One Day in the Life of Ivan Denisovich by Alexander Solzhenitsyn


translated by Max Hayward and Ronald Hingley

By my personal star rating system a five star book represents a book I will read again. Solzhenitsyn's One Day in the Life of Ivan Denisovich is ☆ ☆ ☆ ☆ ☆ by that measurement.

I won’t try to sell you on reading this book, you should already be sold. But I will explain why I enjoy it. I have read this book at least five times since the late sixties. And as you see by my rating, I will read it again. The first time, I read it over night. Like ninety minute movies, two hundred page novels are few and far between these days.

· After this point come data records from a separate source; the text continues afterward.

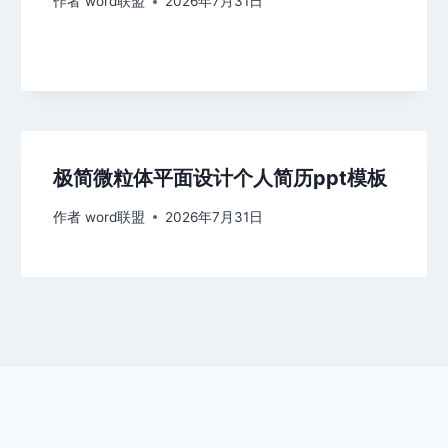
作者
word联盟
2026年7月31日
极简微粒体平面设计个人简历ppt模板
作者
word联盟
2026年7月31日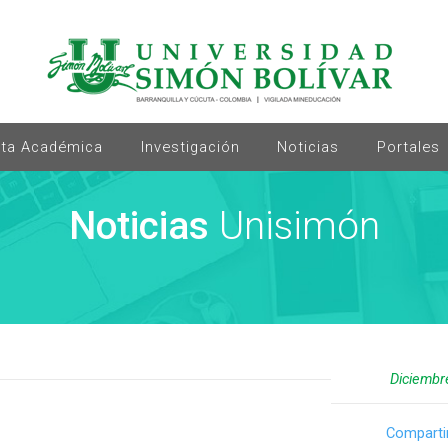
rta Académica
Investigación
Noticias
Portales
Noticias
Unisimón
Diciembr
Comparti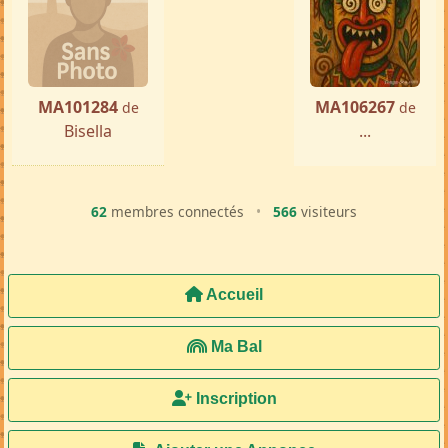
MA101284
MA106267
de
de
Bisella
...
62
membres connectés
•
566
visiteurs
Accueil
Ma Bal
Inscription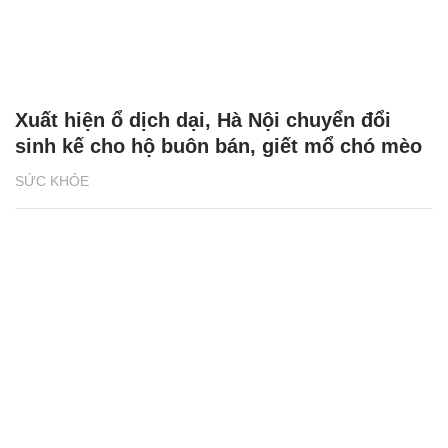
Xuất hiện ổ dịch dại, Hà Nội chuyển đổi
sinh kế cho hộ buôn bán, giết mổ chó mèo
SỨC KHỎE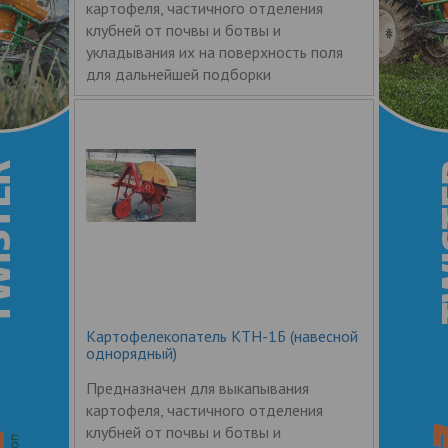
картофеля, частичного отделения
клубней от почвы и ботвы и
укладывания их на поверхность поля
для дальнейшей подборки
Картофелекопатель КТН-1Б (навесной
однорядный)
Предназначен для выкапывания
картофеля, частичного отделения
клубней от почвы и ботвы и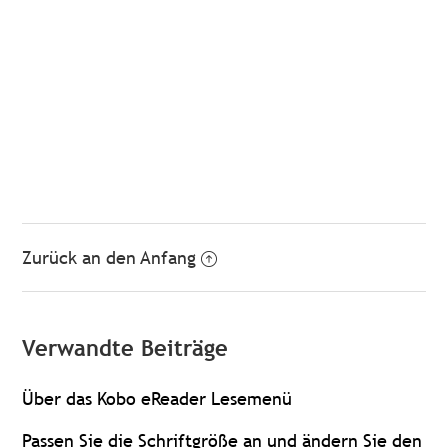
Zurück an den Anfang
Verwandte Beiträge
Über das Kobo eReader Lesemenü
Passen Sie die Schriftgröße an und ändern Sie den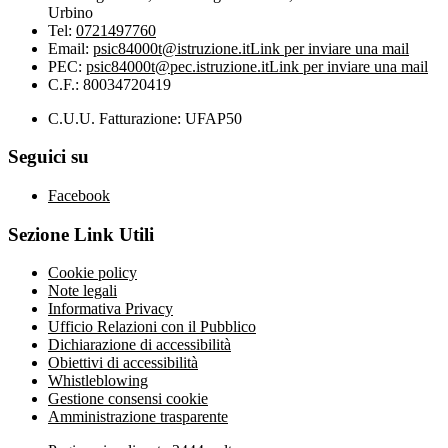
Urbino
Tel:
0721497760
Email:
psic84000t@istruzione.it
Link per inviare una mail
PEC:
psic84000t@pec.istruzione.it
Link per inviare una mail
C.F.: 80034720419
C.U.U. Fatturazione: UFAP50
Seguici su
Facebook
Sezione Link Utili
Cookie policy
Note legali
Informativa Privacy
Ufficio Relazioni con il Pubblico
Dichiarazione di accessibilità
Obiettivi di accessibilità
Whistleblowing
Gestione consensi cookie
Amministrazione trasparente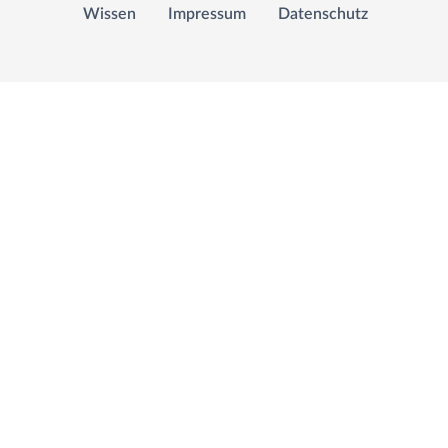
Wissen
Impressum
Datenschutz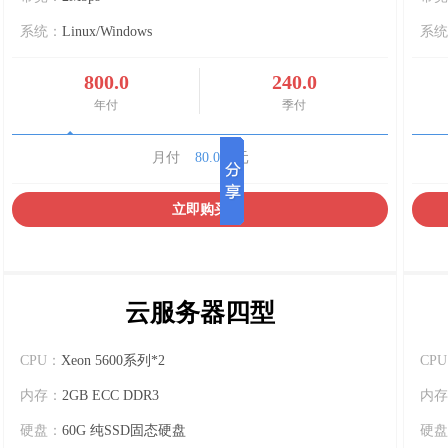
系统：
Linux/Windows
系统
800.0
240.0
年付
季付
月付
80.0
元
立即购买
云服务器四型
CPU：
Xeon 5600系列*2
CP
内存：
2GB ECC DDR3
内存
硬盘：
60G 纯SSD固态硬盘
硬盘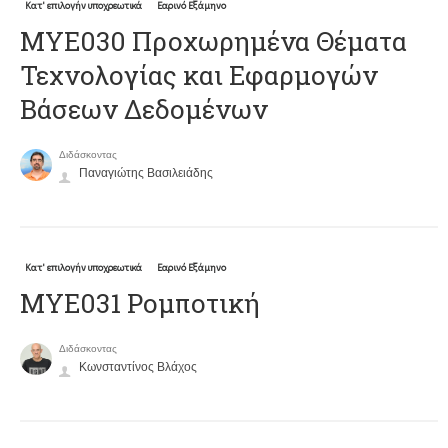
Κατ' επιλογήν υποχρεωτικά
Εαρινό Εξάμηνο
ΜΥΕ030 Προχωρημένα Θέματα
Τεχνολογίας και Εφαρμογών
Βάσεων Δεδομένων
Διδάσκοντας
Παναγιώτης Βασιλειάδης
Κατ' επιλογήν υποχρεωτικά
Εαρινό Εξάμηνο
ΜΥΕ031 Ρομποτική
Διδάσκοντας
Κωνσταντίνος Βλάχος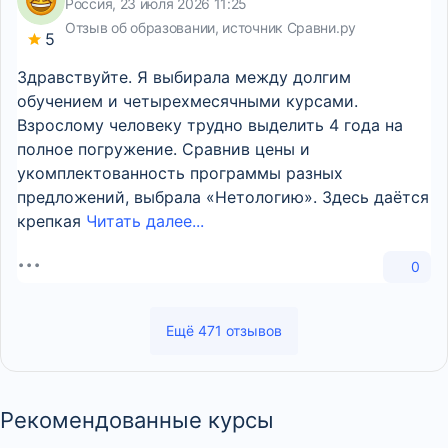
Россия, 23 июля 2026 11:25
Отзыв об образовании, источник Сравни.ру
5
Здравствуйте. Я выбирала между долгим
обучением и четырехмесячными курсами.
Взрослому человеку трудно выделить 4 года на
полное погружение. Сравнив цены и
укомплектованность программы разных
предложений, выбрала «Нетологию». Здесь даётся
крепкая
Читать далее...
0
Ещё 471 отзывов
Рекомендованные курсы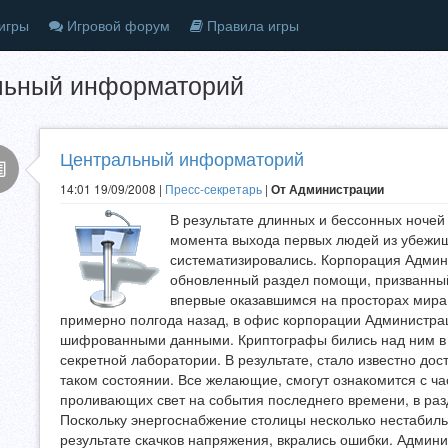
игры
Игровой форум
Правила игры
льный информаторий
Центральный информаторий
14:01 19/09/2008 |
Пресс-секретарь
|
От Администрации
В результате длинных и бессонных ночей
момента выхода первых людей из убежищ
систематизировались. Корпорация Админ
обновленный раздел помощи, призванный 
впервые оказавшимся на просторах мира I
примерно полгода назад, в офис корпорации Администрац
шифрованными данными. Криптографы бились над ним в 
секретной лаборатории. В результате, стало известно дос
таком состоянии. Все желающие, смогут ознакомится с 
проливающих свет на события последнего времени, в раз
Поскольку энергоснабжение столицы несколько нестабиль
результате скачков напряжения, вкрались ошибки. Админ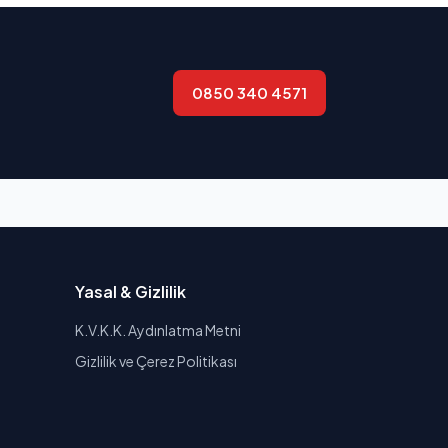
0850 340 4571
Yasal & Gizlilik
K.V.K.K. Aydınlatma Metni
Gizlilik ve Çerez Politikası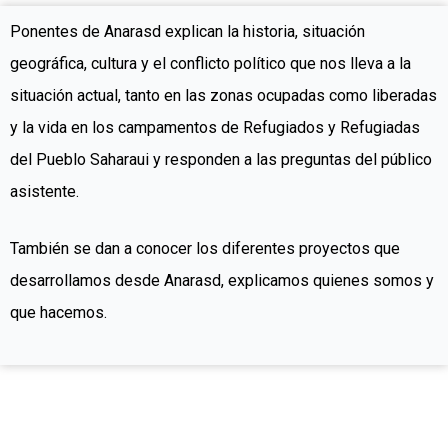
Ponentes de Anarasd explican la historia, situación
geográfica, cultura y el conflicto político que nos lleva a la
situación actual, tanto en las zonas ocupadas como liberadas
y la vida en los
campamentos de Refugiados y Refugiadas
del Pueblo Saharaui y responden a las preguntas del público
asistente.
También se dan a conocer los diferentes proyectos que
desarrollamos desde Anarasd, explicamos quienes somos y
que hacemos.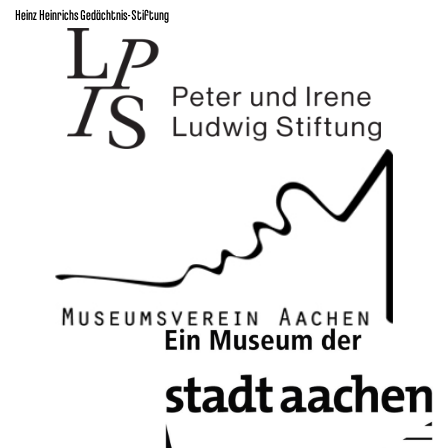
Heinz Heinrichs Gedächtnis-Stiftung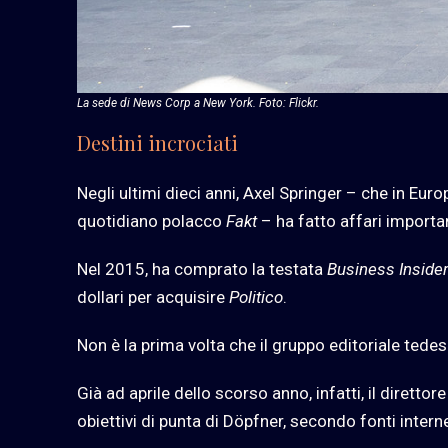
La sede di News Corp a New York. Foto: Flickr.
Destini incrociati
Negli ultimi dieci anni, Axel Springer – che in Europ
quotidiano polacco
Fakt
– ha fatto affari importa
Nel 2015, ha comprato la testata
Business Inside
dollari per acquisire
Politico
.
Non è la prima volta che il gruppo editoriale tede
Già ad aprile dello scorso anno, infatti, il direttore
obiettivi di punta di Döpfner, secondo fonti intern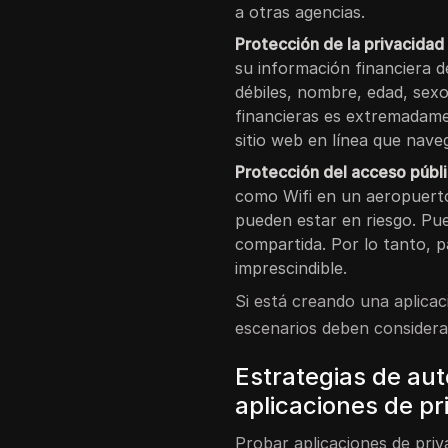
a otras agencias.
Protección de la privacidad
su información financiera 
débiles, nombre, edad, sexo
financieras es extremadame
sitio web en línea que nave
Protección del acceso públi
como Wifi en un aeropuerto
pueden estar en riesgo. Pu
compartida. Por lo tanto, pa
imprescindible.
Si está creando una aplicac
escenarios deben considera
Estrategias de au
aplicaciones de pr
Probar aplicaciones de priv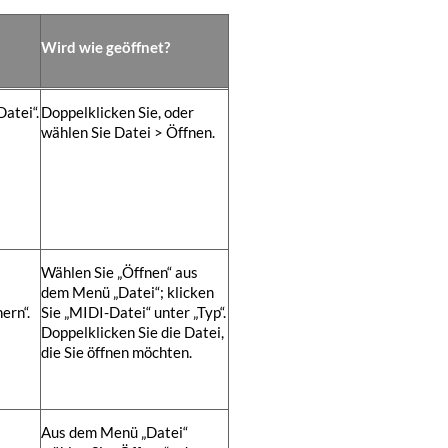
Wird wie geöffnet?
atei“.
Doppelklicken Sie, oder
wählen Sie Datei > Öffnen.
Wählen Sie „Öffnen“ aus
dem Menü „Datei“;
klicken
ern“.
Sie „MIDI-Datei“
unter „Typ“
.
Doppelklicken Sie die Datei,
die Sie öffnen möchten.
Aus dem Menü „Datei“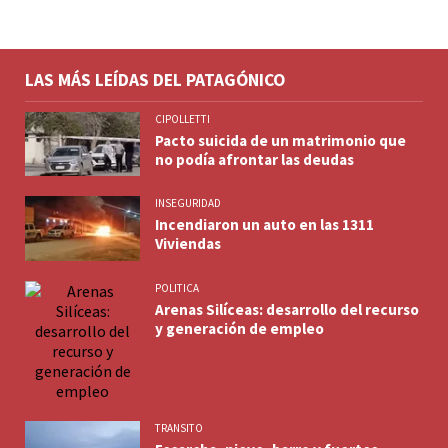
LAS MÁS LEÍDAS DEL PATAGÓNICO
CIPOLLETTI
Pacto suicida de un matrimonio que
no podía afrontar las deudas
INSEGURIDAD
Incendiaron un auto en las 1311
Viviendas
POLITICA
Arenas Silíceas: desarrollo del recurso
y generación de empleo
TRANSITO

There should be more of them so you can enjoy them more often. You can’t read Rebecca West’s Black Lamb and Grey Falcon on a lark.

Solzhenitsyn shows us the best of human nature. Denisovich retains the ability to be a man in the worst of situations. He was not a brick layer. But he has learned and mastered that trade during his years in prison. He takes satisfaction in applying that art and in the fact the others in his work gang appreciate his abilities. He has retained his individuality.

In the work gang’s return to their barracks Solzhenitsyn presents the vagaries of life. The definitions of friend or foe, right or wrong are simply cast by changing circumstances.

Could you ask for more from another three hundred pages?